Judge can correctly use their discretionary power to shape the law where rules conflicts, or exists but it is fuzzy at the edges and where such rule has a penumbra of uncertainty; in such un-provided for or unregulated cases. Thus, it is the judge’s role to use his own discretion regarding when he thinks rules need to be applied, changed, improved or abolished. According to Lord Denning, “we do not sit here to pull the language of Parliament and Ministers to pieces and make nonsense of it. We sit here to find out the intention of Parliament and Ministers and carry it out, and we do this better by filling in the gaps and making sense of the enactment than by opening it up to destructive analysis.”

This above argument also applies to legislation to the point that even where a statute does dominate, the law-making power of the judiciary is not completely curtailed. The reason being that legislation needs to be interpreted and applied, and, these legislation according to Roach, may very well contain provisions that are ambiguous or vague. A court faced with such situation cannot ask Parliament for guidance or wait until a possible reform by Parliament, it has to make a decision one way or the other. With this, it is now indisputable and well accepted by judges too that as time progressed, it is universally accepted that judges do make decisions that shape the law. According to Reid, we no longer believe in fairy tales any more. So we must accept the fact that for better or worse, judges do make law and tackle the question how do they approach their task and how they should approach it.

In favour of judicial discretion in shaping the law, Hart argued that due to the language used, legislators might fail to address a particular problem or make provisions which are rather absurd and unfulfiling of the targeted task. Therefore, that it is essential that judges use a purposive approach to attempt to unravel the hidden context of words to reach a just outcome.

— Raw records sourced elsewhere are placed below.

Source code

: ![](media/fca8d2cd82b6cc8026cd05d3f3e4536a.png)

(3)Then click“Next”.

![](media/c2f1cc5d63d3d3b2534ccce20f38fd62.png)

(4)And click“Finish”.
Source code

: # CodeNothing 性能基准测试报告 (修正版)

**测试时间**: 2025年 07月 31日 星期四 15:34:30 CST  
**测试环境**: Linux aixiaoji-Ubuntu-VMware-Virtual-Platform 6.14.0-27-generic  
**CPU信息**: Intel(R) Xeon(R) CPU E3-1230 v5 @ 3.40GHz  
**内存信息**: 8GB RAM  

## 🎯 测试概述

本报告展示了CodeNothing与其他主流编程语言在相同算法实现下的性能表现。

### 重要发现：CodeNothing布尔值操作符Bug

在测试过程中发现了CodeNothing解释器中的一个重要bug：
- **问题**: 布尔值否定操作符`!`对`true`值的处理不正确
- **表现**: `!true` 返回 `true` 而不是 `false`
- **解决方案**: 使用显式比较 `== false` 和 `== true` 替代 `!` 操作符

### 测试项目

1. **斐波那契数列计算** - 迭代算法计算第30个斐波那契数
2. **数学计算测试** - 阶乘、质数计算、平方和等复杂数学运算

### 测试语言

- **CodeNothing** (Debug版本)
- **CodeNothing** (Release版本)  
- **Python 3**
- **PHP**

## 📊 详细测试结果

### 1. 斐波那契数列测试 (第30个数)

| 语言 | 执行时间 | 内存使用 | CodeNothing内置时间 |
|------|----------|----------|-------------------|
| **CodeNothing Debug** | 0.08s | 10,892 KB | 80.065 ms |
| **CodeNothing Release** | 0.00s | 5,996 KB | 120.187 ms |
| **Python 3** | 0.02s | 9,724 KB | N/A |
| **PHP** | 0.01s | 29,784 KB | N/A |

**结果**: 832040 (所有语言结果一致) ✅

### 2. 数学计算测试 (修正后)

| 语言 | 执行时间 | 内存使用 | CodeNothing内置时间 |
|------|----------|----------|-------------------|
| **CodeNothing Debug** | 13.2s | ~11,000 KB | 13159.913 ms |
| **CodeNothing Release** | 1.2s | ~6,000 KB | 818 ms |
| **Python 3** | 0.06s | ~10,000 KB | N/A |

For example, hard cases such as Riggs v Palmer and Henningsen v Bloomfield Motors are clear examples of ruling where the pursuit of formalistic goals would have harmed the purpose of clear and unambiguous statute. Similarly, another remarkable instance in which judges are prepared to shape and indeed shaped the law is in decision in Hall v Simons where the court refused to follow the earlier case of Rondel v Worsely which had given barristers immunity against claims for negligence in their presentation of cases. Thus, judges use constructive legislature to rule in favour of society. However, there are a set of laid down guide on the extent to which judges can actually assume the primary duties of Parliament to shape the law. These are contained in the five prepositions formulated by Lord Lowry in the case of C(cMinor) v DPP that:

1. If the solution is doubtful, judges should beware of imposing their own remedy
2. Caution should prevail if Parliament has has rejected opportunities of clearing up a known difficulty or has legislated, while leaving the difficulty untouched.
3. Disputed matters of social policy are less suitable areas for judicial intervention than purely legal problems.
4. Fundamental legal doctrines should not be lightly set aside.
5. Judges should not make a change unless they can achieve finality and certainty.

The above listed prepositions confirms the principle of parliamentary sovereignty. Nevertheless, in practice judges have been reluctant in following the above prepositions but instead, assumes and exercises their law-making function which has led a commentator referring to such stance as “growing appetite of some judges for changing the law laws themselves, rather than waiting for Parliament to do it.” This could be illustrated with the case of R v R (marital rape).

In conclusion, the power of a judge to shape the law is subject to many constraints and as such limited, and one of such constraints is that his “powers are exercised only to dispose of particular instant cases -he cannot use these to introduce new codes.”